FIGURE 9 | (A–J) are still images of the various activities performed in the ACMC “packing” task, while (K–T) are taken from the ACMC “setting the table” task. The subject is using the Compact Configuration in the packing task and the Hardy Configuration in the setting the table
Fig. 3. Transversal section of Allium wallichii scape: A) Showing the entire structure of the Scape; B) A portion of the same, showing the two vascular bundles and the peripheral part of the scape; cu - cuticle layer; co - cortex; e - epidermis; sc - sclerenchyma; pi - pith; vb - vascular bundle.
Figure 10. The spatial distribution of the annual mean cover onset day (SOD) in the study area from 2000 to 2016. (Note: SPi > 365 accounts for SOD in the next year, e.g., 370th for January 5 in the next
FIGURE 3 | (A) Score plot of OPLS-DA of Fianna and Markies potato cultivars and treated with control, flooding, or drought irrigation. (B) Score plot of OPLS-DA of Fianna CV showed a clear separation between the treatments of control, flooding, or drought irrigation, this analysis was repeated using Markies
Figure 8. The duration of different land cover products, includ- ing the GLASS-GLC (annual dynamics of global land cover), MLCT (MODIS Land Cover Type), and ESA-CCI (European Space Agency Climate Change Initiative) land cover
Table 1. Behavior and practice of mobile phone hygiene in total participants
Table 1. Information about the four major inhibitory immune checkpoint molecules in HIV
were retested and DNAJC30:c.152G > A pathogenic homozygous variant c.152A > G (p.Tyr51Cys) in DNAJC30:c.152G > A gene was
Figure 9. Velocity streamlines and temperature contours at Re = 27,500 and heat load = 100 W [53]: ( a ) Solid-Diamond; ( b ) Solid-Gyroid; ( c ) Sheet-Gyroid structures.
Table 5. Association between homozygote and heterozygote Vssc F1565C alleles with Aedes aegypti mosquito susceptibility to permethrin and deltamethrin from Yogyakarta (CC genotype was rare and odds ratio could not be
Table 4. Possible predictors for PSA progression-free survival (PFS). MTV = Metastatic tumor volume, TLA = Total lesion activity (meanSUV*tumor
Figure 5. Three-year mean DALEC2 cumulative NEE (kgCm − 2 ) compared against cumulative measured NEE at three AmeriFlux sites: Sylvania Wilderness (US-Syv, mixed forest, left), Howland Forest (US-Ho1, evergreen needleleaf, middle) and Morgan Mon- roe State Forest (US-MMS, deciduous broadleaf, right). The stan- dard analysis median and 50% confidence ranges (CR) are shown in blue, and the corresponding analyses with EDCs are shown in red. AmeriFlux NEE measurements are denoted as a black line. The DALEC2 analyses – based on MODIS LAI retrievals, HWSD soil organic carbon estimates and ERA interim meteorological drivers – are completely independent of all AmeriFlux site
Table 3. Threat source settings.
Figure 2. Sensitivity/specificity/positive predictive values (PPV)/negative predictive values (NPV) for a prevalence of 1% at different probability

=-=-=-=-=

Lines in the listing above that contain the word "using" must be copied; leave out the rest.

FIGURE 9 | (A–J) are still images of the various activities performed in the ACMC “packing” task, while (K–T) are taken from the ACMC “setting the table” task. The subject is using the Compact Configuration in the packing task and the Hardy Configuration in the setting the table
FIGURE 3 | (A) Score plot of OPLS-DA of Fianna and Markies potato cultivars and treated with control, flooding, or drought irrigation. (B) Score plot of OPLS-DA of Fianna CV showed a clear separation between the treatments of control, flooding, or drought irrigation, this analysis was repeated using Markies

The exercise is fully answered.